As the answer, give every line of the records that includes the word "CAUSE".

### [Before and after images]
****************

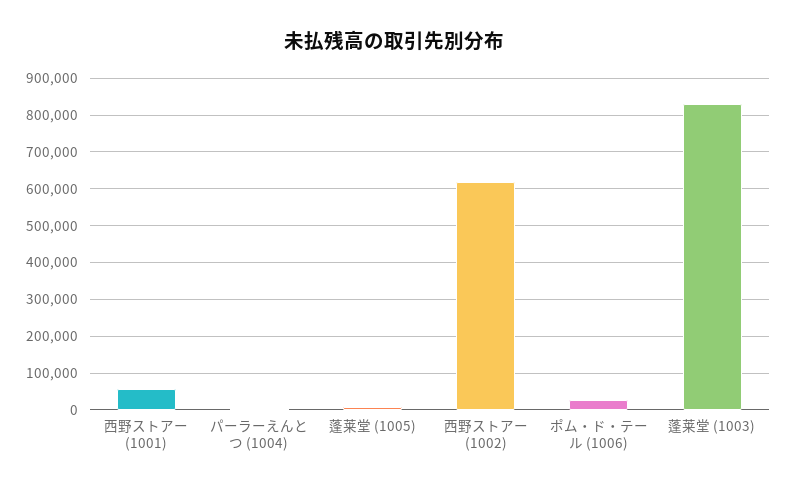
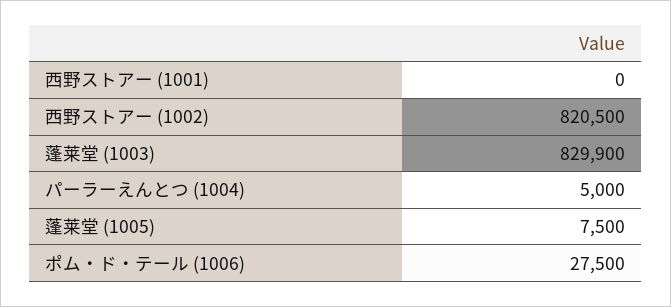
西野ストアー (1001): 60000 -> 0
西野ストアー (1002): 620000 -> 820500

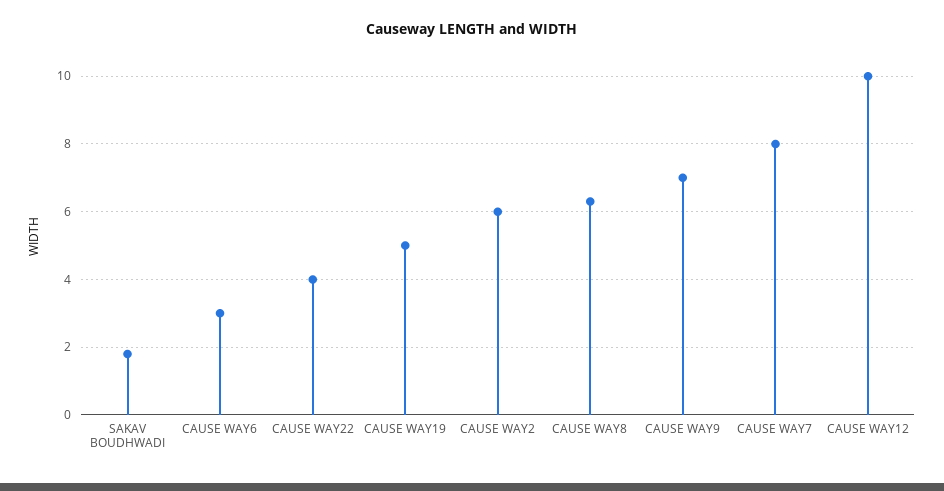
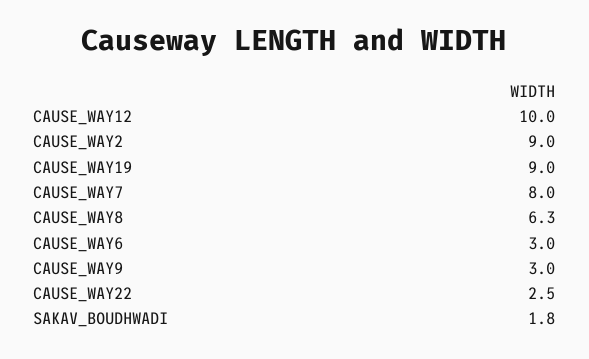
CAUSE WAY22: 4 -> 2.5
CAUSE WAY19: 5 -> 9
CAUSE WAY2: 6 -> 9
CAUSE WAY9: 7 -> 3

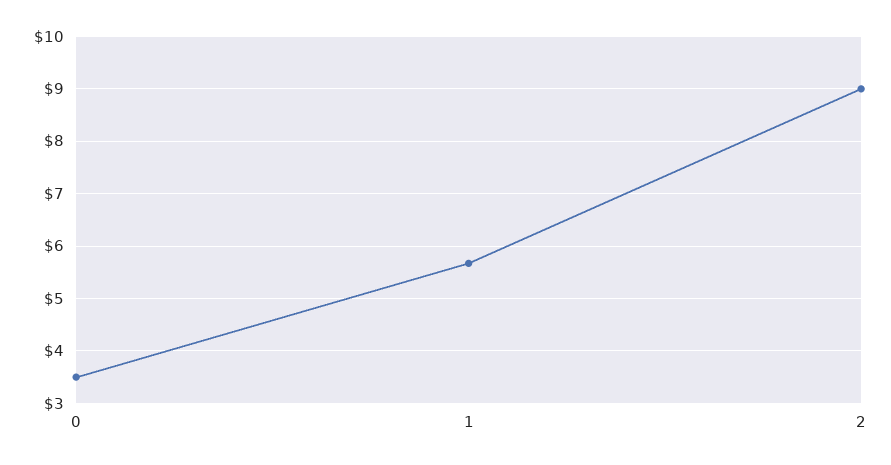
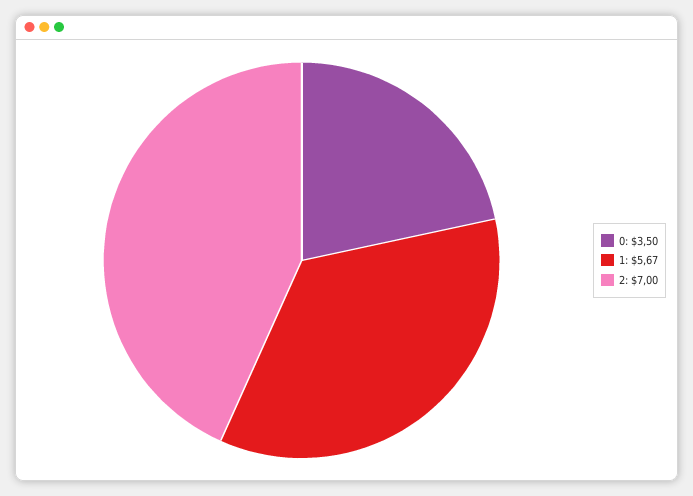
2: 9 -> 7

****************

### [WRITTEN SOLUTION]
CAUSE WAY22: 4 -> 2.5
CAUSE WAY19: 5 -> 9
CAUSE WAY2: 6 -> 9
CAUSE WAY9: 7 -> 3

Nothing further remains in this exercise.